Heavy traffic was reported on the Highways into the Washington area yesterday as the Fourth of July weekend came to a close, but for the most part travelers returned home without the massive tie-ups that in many recent years have marred the final hours of the holiday.

Maryland and Virginia authorities said that early evening traffic on their major arteries was moving with surprising ease and that the usual leap in highway fatalities was less severe than in recent years.

By midnight, 11 people had been reported killed on Virginia roads since 6 p.m. Thursday, compared with a record 24 deaths a year ago. In Maryland, seven people had lost their lives in traffic accidents, compared with 10 fatalities last year. There had been no fatalities in the District.

One exception to the generally smooth sailing came at a predictable place, the Kent Narrows Bridge along Rte. 50 in Maryland, about six miles from the Chesapeake Bay Bridge.

The delays began when traffic coming from the Atlantic Ocean resort areas backed up while the drawbridge was raised, said Bernie Jedrowicz of the Maryland Transportation Authority.

Because of the heavy holiday traffic, the usual on-the-hour openings of the drawbridge were stopped after 1 p.m. yesterday, and all openings were ended after 3:30 p.m.
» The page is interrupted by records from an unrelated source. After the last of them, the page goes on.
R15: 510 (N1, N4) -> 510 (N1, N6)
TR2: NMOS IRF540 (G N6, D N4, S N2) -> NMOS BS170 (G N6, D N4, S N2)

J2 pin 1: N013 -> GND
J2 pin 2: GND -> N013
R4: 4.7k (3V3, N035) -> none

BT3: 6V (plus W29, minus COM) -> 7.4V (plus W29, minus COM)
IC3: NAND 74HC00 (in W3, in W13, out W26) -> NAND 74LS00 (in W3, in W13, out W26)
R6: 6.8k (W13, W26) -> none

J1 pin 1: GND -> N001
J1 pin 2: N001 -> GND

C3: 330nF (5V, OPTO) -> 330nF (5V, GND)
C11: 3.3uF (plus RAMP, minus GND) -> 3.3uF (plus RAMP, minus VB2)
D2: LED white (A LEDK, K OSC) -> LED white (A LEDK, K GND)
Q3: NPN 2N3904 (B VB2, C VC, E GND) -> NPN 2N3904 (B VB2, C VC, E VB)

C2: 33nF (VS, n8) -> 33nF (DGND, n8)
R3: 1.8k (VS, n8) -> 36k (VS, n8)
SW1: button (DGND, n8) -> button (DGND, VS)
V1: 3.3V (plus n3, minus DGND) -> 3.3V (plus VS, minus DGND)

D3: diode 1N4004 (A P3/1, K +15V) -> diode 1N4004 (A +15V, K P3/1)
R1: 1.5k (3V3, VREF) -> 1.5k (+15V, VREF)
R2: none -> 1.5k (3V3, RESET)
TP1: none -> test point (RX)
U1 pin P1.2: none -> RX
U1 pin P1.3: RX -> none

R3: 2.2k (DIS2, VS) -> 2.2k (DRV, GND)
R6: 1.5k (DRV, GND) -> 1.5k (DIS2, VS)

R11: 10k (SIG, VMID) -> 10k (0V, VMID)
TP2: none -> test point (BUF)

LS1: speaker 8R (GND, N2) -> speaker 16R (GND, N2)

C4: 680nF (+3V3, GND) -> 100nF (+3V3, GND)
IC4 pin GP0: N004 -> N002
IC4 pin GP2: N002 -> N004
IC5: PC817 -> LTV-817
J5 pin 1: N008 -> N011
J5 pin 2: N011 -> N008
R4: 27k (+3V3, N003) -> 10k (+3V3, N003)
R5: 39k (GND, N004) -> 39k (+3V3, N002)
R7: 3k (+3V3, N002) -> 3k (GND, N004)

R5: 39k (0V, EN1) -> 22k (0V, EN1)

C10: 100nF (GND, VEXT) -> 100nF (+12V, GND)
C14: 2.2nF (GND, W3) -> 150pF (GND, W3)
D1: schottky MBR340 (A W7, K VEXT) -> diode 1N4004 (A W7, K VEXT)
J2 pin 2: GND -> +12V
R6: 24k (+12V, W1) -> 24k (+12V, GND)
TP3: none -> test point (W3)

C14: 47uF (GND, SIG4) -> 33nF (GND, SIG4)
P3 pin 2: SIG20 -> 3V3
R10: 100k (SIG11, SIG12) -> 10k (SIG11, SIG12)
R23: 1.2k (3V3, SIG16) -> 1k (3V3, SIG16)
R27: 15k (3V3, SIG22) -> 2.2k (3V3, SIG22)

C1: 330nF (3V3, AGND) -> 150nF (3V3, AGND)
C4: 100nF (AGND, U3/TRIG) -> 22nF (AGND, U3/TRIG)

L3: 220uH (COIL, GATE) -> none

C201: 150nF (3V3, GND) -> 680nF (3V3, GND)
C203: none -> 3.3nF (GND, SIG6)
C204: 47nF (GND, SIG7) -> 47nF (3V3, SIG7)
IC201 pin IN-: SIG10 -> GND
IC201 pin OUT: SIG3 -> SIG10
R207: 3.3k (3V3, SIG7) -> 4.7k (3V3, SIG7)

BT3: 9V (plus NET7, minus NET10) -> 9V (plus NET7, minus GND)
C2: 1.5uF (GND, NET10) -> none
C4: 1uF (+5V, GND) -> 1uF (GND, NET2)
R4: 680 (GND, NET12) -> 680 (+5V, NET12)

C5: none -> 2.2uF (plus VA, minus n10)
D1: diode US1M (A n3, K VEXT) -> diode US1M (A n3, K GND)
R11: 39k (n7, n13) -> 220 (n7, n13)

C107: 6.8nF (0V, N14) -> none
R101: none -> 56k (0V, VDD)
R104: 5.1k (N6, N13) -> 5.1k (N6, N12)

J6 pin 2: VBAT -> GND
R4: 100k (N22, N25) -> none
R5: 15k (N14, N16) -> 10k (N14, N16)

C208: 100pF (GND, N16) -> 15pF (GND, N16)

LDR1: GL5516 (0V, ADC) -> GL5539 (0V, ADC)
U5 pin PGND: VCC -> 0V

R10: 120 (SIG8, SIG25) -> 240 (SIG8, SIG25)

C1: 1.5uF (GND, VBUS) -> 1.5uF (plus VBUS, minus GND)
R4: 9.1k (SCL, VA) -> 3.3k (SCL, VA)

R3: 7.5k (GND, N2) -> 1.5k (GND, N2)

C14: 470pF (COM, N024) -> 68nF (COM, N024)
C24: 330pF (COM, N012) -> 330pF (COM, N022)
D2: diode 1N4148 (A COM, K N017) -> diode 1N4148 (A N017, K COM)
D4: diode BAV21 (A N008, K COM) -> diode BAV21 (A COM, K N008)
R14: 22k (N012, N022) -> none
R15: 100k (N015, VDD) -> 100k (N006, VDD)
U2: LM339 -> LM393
Nonetheless, Jedrowicz said, the usual rush home from the seashore began earlier in the day this year than in the past -- apparently because of morning rain at the beaches -- and traffic backed up for several miles in the afternoon while the bridge closed for periods as long as 17 minutes to allow boat traffic through the narrows.

The drawbridge is scheduled to be eliminated with the completion of a replacement bridge with a 65-foot clearance by 1992, Jedrowicz said.

Just down the road, traffic over the Bay Bridge -- often the source of delays -- was flowing smoothly, with no traffic count exceeding 3,000 vehicles per hour, Jedrowicz said.